§ EXERCISE INSTRUCTIONS: Please copy each of the records below, keeping every line unchanged down to the last character.

§ ENTRIES PROVIDED:
◆ ◆ ◆ ◆ ◆ ◆ ◆
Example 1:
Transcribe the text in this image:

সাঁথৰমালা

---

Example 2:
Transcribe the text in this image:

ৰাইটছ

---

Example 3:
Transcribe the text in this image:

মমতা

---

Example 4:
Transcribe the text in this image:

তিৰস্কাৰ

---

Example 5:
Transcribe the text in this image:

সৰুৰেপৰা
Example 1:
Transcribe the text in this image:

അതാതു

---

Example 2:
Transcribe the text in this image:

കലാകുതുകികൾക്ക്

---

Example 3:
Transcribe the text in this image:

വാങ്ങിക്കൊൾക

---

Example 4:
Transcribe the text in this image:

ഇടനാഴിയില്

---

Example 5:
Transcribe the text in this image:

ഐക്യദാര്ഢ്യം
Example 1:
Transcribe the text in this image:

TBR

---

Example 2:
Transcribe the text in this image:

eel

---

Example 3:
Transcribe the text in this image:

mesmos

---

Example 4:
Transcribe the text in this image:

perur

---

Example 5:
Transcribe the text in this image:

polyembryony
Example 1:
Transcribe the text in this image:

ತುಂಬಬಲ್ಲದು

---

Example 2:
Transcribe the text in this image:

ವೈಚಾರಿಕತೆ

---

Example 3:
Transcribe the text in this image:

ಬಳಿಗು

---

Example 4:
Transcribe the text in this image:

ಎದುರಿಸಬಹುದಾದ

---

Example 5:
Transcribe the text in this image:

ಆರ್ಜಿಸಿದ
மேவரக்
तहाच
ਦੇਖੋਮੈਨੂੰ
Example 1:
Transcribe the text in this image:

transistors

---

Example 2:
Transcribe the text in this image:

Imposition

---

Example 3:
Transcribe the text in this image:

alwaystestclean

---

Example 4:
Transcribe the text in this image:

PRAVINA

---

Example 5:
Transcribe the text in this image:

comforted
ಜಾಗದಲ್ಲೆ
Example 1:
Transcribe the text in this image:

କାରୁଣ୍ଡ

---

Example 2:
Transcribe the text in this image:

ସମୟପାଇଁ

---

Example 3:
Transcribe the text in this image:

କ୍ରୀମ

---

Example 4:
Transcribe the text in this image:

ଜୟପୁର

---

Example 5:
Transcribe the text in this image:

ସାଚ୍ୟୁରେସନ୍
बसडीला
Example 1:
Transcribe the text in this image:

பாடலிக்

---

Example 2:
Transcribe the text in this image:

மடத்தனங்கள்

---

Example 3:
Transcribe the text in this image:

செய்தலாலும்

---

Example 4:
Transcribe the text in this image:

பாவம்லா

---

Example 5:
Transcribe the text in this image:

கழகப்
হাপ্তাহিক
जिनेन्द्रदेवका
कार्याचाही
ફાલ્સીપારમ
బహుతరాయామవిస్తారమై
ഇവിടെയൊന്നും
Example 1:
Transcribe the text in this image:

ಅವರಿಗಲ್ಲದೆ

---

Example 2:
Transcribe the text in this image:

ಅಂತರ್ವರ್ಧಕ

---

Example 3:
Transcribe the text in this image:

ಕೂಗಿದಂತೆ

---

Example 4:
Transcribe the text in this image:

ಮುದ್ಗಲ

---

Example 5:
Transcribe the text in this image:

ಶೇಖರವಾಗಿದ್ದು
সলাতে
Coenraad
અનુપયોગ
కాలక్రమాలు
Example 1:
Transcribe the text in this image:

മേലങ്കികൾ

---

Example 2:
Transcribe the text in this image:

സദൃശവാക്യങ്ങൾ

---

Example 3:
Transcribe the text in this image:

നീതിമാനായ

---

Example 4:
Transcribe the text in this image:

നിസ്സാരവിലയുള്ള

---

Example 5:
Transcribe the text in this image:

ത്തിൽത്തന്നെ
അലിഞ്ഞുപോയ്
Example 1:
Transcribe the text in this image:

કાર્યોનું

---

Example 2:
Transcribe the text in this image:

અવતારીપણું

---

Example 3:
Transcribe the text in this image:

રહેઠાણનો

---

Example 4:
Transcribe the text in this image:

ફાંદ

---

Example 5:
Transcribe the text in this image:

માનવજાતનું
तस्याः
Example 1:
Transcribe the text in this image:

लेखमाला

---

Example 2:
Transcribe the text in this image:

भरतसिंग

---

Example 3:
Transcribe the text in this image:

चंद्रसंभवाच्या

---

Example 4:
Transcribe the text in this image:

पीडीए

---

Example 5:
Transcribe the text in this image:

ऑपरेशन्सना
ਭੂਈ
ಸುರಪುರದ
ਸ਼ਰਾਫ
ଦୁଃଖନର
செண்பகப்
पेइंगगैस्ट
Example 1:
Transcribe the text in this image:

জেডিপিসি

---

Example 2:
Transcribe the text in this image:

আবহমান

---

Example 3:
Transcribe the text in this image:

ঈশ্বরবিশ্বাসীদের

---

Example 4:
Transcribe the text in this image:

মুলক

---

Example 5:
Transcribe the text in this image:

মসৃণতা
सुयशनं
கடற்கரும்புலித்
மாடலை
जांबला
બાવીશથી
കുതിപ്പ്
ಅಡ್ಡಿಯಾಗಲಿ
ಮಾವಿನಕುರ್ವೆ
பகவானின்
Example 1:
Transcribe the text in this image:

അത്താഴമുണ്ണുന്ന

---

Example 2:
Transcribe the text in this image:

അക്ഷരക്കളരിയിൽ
◆ ◆ ◆ ◆ ◆ ◆ ◆
§ OUTPUT FOR THIS EXERCISE:
Example 1:
Transcribe the text in this image:

সাঁথৰমালা

---

Example 2:
Transcribe the text in this image:

ৰাইটছ

---

Example 3:
Transcribe the text in this image:

মমতা

---

Example 4:
Transcribe the text in this image:

তিৰস্কাৰ

---

Example 5:
Transcribe the text in this image:

সৰুৰেপৰা
Example 1:
Transcribe the text in this image:

അതാതു

---

Example 2:
Transcribe the text in this image:

കലാകുതുകികൾക്ക്

---

Example 3:
Transcribe the text in this image:

വാങ്ങിക്കൊൾക

---

Example 4:
Transcribe the text in this image:

ഇടനാഴിയില്

---

Example 5:
Transcribe the text in this image:

ഐക്യദാര്ഢ്യം
Example 1:
Transcribe the text in this image:

TBR

---

Example 2:
Transcribe the text in this image:

eel

---

Example 3:
Transcribe the text in this image:

mesmos

---

Example 4:
Transcribe the text in this image:

perur

---

Example 5:
Transcribe the text in this image:

polyembryony
Example 1:
Transcribe the text in this image:

ತುಂಬಬಲ್ಲದು

---

Example 2:
Transcribe the text in this image:

ವೈಚಾರಿಕತೆ

---

Example 3:
Transcribe the text in this image:

ಬಳಿಗು

---

Example 4:
Transcribe the text in this image:

ಎದುರಿಸಬಹುದಾದ

---

Example 5:
Transcribe the text in this image:

ಆರ್ಜಿಸಿದ
மேவரக்
तहाच
ਦੇਖੋਮੈਨੂੰ
Example 1:
Transcribe the text in this image:

transistors

---

Example 2:
Transcribe the text in this image:

Imposition

---

Example 3:
Transcribe the text in this image:

alwaystestclean

---

Example 4:
Transcribe the text in this image:

PRAVINA

---

Example 5:
Transcribe the text in this image:

comforted
ಜಾಗದಲ್ಲೆ
Example 1:
Transcribe the text in this image:

କାରୁଣ୍ଡ

---

Example 2:
Transcribe the text in this image:

ସମୟପାଇଁ

---

Example 3:
Transcribe the text in this image:

କ୍ରୀମ

---

Example 4:
Transcribe the text in this image:

ଜୟପୁର

---

Example 5:
Transcribe the text in this image:

ସାଚ୍ୟୁରେସନ୍
बसडीला
Example 1:
Transcribe the text in this image:

பாடலிக்

---

Example 2:
Transcribe the text in this image:

மடத்தனங்கள்

---

Example 3:
Transcribe the text in this image:

செய்தலாலும்

---

Example 4:
Transcribe the text in this image:

பாவம்லா

---

Example 5:
Transcribe the text in this image:

கழகப்
হাপ্তাহিক
जिनेन्द्रदेवका
कार्याचाही
ફાલ્સીપારમ
బహుతరాయామవిస్తారమై
ഇവിടെയൊന്നും
Example 1:
Transcribe the text in this image:

ಅವರಿಗಲ್ಲದೆ

---

Example 2:
Transcribe the text in this image:

ಅಂತರ್ವರ್ಧಕ

---

Example 3:
Transcribe the text in this image:

ಕೂಗಿದಂತೆ

---

Example 4:
Transcribe the text in this image:

ಮುದ್ಗಲ

---

Example 5:
Transcribe the text in this image:

ಶೇಖರವಾಗಿದ್ದು
সলাতে
Coenraad
અનુપયોગ
కాలక్రమాలు
Example 1:
Transcribe the text in this image:

മേലങ്കികൾ

---

Example 2:
Transcribe the text in this image:

സദൃശവാക്യങ്ങൾ

---

Example 3:
Transcribe the text in this image:

നീതിമാനായ

---

Example 4:
Transcribe the text in this image:

നിസ്സാരവിലയുള്ള

---

Example 5:
Transcribe the text in this image:

ത്തിൽത്തന്നെ
അലിഞ്ഞുപോയ്
Example 1:
Transcribe the text in this image:

કાર્યોનું

---

Example 2:
Transcribe the text in this image:

અવતારીપણું

---

Example 3:
Transcribe the text in this image:

રહેઠાણનો

---

Example 4:
Transcribe the text in this image:

ફાંદ

---

Example 5:
Transcribe the text in this image:

માનવજાતનું
तस्याः
Example 1:
Transcribe the text in this image:

लेखमाला

---

Example 2:
Transcribe the text in this image:

भरतसिंग

---

Example 3:
Transcribe the text in this image:

चंद्रसंभवाच्या

---

Example 4:
Transcribe the text in this image:

पीडीए

---

Example 5:
Transcribe the text in this image:

ऑपरेशन्सना
ਭੂਈ
ಸುರಪುರದ
ਸ਼ਰਾਫ
ଦୁଃଖନର
செண்பகப்
पेइंगगैस्ट
Example 1:
Transcribe the text in this image:

জেডিপিসি

---

Example 2:
Transcribe the text in this image:

আবহমান

---

Example 3:
Transcribe the text in this image:

ঈশ্বরবিশ্বাসীদের

---

Example 4:
Transcribe the text in this image:

মুলক

---

Example 5:
Transcribe the text in this image:

মসৃণতা
सुयशनं
கடற்கரும்புலித்
மாடலை
जांबला
બાવીશથી
കുതിപ്പ്
ಅಡ್ಡಿಯಾಗಲಿ
ಮಾವಿನಕುರ್ವೆ
பகவானின்
Example 1:
Transcribe the text in this image:

അത്താഴമുണ്ണുന്ന

---

Example 2:
Transcribe the text in this image:

അക്ഷരക്കളരിയിൽ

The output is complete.